Give again, word for word, each line below starting at the one that contains "M0,1710L235,1846L410,1858" and ending at the one that contains "M1092,0L1099,3".

[Saved entries]
************

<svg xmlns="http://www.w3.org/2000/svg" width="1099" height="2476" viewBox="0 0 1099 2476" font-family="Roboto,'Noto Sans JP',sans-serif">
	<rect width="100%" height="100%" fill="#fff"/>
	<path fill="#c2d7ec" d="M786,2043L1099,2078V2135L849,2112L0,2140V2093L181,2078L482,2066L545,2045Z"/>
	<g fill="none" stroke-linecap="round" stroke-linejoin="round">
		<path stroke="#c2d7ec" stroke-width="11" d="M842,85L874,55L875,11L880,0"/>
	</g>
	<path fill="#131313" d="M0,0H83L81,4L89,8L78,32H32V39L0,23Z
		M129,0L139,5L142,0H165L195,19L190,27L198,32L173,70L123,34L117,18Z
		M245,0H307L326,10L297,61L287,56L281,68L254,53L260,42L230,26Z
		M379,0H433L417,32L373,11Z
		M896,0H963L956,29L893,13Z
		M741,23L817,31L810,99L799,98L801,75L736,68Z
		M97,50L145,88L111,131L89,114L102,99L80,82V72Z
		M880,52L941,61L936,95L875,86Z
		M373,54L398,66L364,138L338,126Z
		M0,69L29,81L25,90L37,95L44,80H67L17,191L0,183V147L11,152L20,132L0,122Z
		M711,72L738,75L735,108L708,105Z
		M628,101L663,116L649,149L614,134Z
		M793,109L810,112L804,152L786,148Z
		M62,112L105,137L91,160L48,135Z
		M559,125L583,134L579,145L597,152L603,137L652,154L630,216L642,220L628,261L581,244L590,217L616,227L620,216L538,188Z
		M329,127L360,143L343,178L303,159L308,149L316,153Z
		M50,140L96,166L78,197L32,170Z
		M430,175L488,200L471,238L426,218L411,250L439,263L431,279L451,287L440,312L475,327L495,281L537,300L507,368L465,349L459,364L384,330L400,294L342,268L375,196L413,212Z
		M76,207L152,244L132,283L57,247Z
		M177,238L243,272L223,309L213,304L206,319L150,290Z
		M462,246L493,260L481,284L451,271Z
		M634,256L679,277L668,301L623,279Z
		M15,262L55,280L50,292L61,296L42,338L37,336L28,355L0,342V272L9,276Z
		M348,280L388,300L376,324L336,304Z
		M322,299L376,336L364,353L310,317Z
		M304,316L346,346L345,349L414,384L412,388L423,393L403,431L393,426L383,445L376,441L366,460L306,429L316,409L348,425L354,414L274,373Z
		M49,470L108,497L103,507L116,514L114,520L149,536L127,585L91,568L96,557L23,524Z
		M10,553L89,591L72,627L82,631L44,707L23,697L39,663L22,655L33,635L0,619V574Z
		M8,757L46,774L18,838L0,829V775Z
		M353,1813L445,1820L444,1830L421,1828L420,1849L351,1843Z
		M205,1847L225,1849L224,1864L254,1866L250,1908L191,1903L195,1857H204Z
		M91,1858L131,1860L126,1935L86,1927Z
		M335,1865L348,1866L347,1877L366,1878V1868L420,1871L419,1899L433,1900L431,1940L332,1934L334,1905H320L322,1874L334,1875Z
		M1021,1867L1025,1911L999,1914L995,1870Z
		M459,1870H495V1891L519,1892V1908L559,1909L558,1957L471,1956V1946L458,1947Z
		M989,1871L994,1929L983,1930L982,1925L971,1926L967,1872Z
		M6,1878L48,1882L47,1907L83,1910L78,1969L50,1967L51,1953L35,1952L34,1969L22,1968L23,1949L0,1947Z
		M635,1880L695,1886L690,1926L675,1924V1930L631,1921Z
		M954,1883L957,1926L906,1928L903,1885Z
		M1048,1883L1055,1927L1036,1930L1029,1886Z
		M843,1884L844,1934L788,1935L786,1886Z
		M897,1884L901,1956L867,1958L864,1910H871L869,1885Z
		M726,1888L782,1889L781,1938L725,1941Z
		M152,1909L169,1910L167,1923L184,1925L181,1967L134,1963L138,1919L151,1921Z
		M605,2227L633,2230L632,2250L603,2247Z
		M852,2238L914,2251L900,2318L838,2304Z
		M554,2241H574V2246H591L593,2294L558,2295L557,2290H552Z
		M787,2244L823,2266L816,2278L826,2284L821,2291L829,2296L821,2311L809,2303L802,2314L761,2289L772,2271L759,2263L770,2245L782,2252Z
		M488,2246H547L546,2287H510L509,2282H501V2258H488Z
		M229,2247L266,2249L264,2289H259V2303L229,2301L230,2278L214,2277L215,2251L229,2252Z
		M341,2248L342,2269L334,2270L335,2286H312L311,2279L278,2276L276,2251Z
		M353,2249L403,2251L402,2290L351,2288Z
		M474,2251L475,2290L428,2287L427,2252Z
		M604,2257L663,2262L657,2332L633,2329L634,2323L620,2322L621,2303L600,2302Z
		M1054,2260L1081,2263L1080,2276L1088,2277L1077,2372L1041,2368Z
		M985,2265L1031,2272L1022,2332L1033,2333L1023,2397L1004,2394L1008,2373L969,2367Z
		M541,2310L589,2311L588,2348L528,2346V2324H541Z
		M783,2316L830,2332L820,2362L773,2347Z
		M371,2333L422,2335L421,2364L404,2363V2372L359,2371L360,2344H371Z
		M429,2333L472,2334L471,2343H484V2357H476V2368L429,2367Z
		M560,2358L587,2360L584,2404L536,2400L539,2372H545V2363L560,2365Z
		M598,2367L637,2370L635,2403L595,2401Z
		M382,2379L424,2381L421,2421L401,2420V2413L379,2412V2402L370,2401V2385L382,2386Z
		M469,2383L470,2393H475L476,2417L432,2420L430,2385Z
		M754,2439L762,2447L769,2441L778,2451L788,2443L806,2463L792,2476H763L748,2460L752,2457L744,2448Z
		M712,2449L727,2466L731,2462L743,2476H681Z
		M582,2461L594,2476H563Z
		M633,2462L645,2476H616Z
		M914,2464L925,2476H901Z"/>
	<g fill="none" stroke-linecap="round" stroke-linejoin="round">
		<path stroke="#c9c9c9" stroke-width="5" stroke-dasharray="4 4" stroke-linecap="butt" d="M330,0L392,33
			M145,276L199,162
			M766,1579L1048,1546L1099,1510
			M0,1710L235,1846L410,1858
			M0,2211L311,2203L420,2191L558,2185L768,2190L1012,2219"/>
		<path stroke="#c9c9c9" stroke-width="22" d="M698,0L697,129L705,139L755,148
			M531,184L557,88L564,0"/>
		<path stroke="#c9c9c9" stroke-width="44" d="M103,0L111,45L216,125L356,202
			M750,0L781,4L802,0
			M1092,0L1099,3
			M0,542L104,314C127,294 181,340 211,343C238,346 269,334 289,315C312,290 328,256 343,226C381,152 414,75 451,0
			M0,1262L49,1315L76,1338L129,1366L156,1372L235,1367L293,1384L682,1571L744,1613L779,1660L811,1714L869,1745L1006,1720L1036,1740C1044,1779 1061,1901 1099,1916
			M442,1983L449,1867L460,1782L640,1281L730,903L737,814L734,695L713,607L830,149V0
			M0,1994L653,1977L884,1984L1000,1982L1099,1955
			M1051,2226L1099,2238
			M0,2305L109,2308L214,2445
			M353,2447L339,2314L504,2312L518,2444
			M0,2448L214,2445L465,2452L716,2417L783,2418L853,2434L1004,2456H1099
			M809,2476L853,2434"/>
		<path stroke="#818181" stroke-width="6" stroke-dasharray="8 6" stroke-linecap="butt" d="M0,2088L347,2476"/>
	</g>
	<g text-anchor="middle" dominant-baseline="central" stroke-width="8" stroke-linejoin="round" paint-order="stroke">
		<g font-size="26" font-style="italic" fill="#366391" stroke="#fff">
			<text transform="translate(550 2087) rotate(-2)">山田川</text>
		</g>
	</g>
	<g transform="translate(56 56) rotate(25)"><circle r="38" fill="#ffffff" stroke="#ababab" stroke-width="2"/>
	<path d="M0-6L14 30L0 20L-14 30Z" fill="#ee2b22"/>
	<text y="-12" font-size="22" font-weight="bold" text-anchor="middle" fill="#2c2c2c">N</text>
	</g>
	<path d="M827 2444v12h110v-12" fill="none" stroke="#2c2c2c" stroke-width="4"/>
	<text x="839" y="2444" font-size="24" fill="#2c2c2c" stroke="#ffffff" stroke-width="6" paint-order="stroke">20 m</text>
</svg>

************

Written answer:
			M0,1710L235,1846L410,1858
			M0,2211L311,2203L420,2191L558,2185L768,2190L1012,2219"/>
		<path stroke="#c9c9c9" stroke-width="22" d="M698,0L697,129L705,139L755,148
			M531,184L557,88L564,0"/>
		<path stroke="#c9c9c9" stroke-width="44" d="M103,0L111,45L216,125L356,202
			M750,0L781,4L802,0
			M1092,0L1099,3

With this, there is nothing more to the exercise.